You literally write a static method jvp that takes grad_ins for all its arguments and returns the matching grad_outs (and rename backward to vjp if you want to be cool).
I haven’t really found what is a good way to save inputs to the function for using them in the jvp - save_for_backwards does not work in forward mode, maybe @alband knows.
(NOTE: If you’re reading this and it’s 2022 or later, quite likely something has been implemented for it.)
class MyFunction(torch.autograd.Function):
@staticmethod
def forward(ctx, f1, f2, mul=True):
assert not (f1.is_complex() or f2.is_complex()), "Complex not supported"
ctx.mul = mul
if mul:
ctx.save_for_backward(f1, f2)
ctx.f1 = f1
ctx.f2 = f2
return f1 * f2
else:
return f1 + f2
@staticmethod
def vjp(ctx, grad_out):
if ctx.mul:
f1, f2 = ctx.saved_tensors
grad_f1 = (grad_out * f2).sum_to_size(f1.shape)
grad_f2 = (f1 * grad_out).sum_to_size(f2.shape)
return grad_f1, grad_f2, None
else:
return grad_out, grad_out, None
@staticmethod
def jvp(ctx, grad_f1, grad_f2, _1):
if ctx.mul:
f1, f2 = ctx.f1, ctx.f2
f1, _ = torch.autograd.forward_ad.unpack_dual(f1)
f2, _ = torch.autograd.forward_ad.unpack_dual(f2)
return grad_f1 * f2 + f1 * grad_f2
else:
return grad_f1 + grad_f2
f1 = torch.randn(5, 1, requires_grad=True, dtype=torch.float64)

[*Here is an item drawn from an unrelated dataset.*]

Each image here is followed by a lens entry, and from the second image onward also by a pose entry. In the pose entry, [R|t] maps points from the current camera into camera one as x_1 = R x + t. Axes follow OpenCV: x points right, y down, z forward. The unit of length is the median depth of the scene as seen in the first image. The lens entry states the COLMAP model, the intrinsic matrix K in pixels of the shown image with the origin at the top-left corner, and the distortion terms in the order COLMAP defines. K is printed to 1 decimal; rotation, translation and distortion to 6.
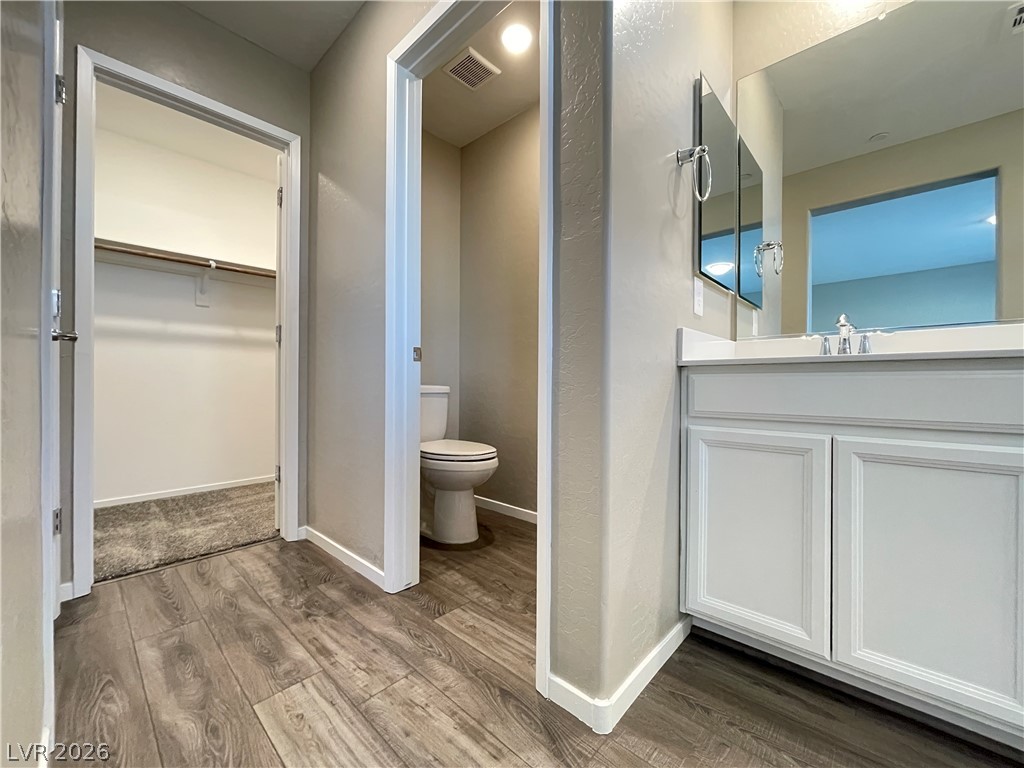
lens RADIAL K [[411.2, 0, 512.0], [0, 411.2, 384.0], [0, 0, 1]] dist [0.001218, -0.000318]
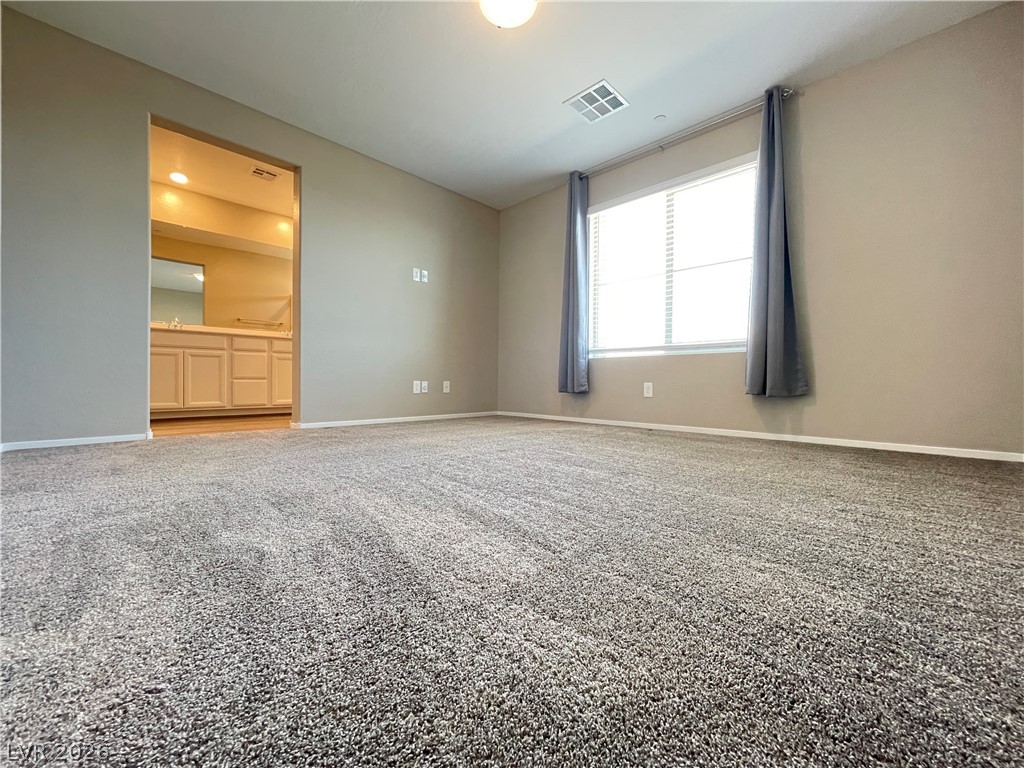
lens RADIAL K [[413.0, 0, 512.0], [0, 413.0, 384.0], [0, 0, 1]] dist [-0.021011, -0.000231]
pose [[0.015744, -0.008856, 0.999837, -2.940700], [-0.004896, 0.999948, 0.008934, 0.387335], [-0.999864, -0.005036, 0.015700, -2.099139]]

f2 = torch.randn(1, 5, requires_grad=True, dtype=torch.float64)
torch.autograd.gradcheck(lambda f1, f2: MyFunction.apply(f1, f2, False), (f1, f2), check_forward_ad=True)
torch.autograd.gradcheck(lambda f1, f2: MyFunction.apply(f1, f2, True), (f1, f2), check_forward_ad=True)
Best regards
Thomas